◆ Problem to solve: Read through the lines below for the string "knee" and copy each one that has it.
--------
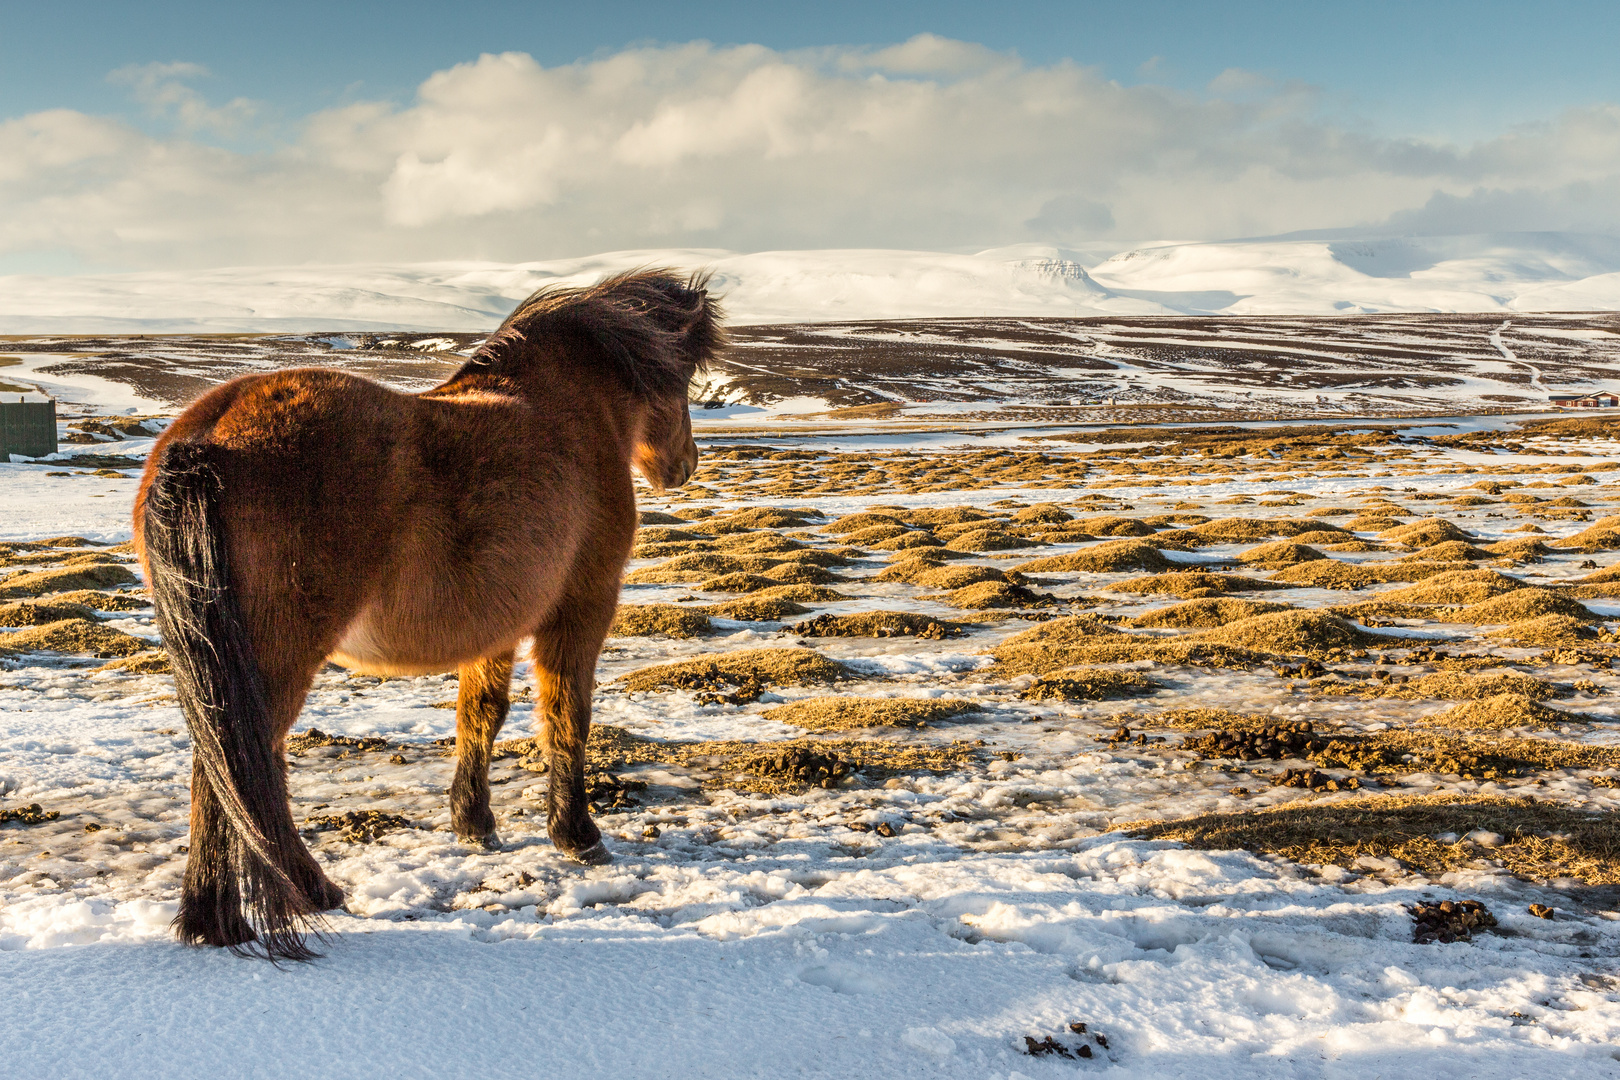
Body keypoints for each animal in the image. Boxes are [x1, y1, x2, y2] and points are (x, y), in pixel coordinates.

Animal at [136, 270, 719, 965]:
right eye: (683, 382)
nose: (684, 465)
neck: (573, 407)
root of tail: (206, 436)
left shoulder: (495, 624)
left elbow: (480, 716)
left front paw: (473, 824)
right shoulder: (580, 608)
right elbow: (567, 718)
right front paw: (577, 835)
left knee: (225, 766)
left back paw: (216, 916)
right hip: (273, 661)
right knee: (238, 768)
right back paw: (281, 899)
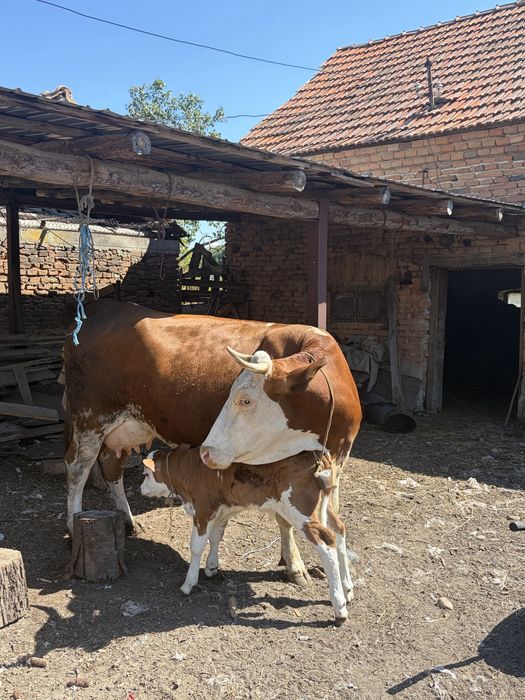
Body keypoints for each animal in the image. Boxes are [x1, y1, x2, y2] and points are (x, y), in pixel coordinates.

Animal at [63, 300, 361, 583]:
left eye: (245, 400)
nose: (207, 450)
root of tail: (103, 309)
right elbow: (283, 518)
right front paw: (295, 565)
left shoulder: (336, 460)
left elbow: (329, 515)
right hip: (90, 418)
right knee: (77, 470)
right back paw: (72, 526)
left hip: (127, 427)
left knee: (112, 468)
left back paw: (127, 520)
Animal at [140, 446, 354, 624]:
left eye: (146, 474)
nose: (140, 488)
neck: (190, 470)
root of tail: (318, 454)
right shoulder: (222, 508)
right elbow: (216, 535)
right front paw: (211, 567)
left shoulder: (203, 509)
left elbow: (197, 545)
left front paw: (189, 583)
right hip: (321, 508)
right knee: (340, 529)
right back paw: (348, 589)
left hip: (300, 510)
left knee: (326, 542)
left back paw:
--------
◆ Expected output:
left knee: (225, 766)
right knee: (238, 768)
right knee: (77, 470)
left knee: (112, 468)
right knee: (340, 529)
left knee: (326, 542)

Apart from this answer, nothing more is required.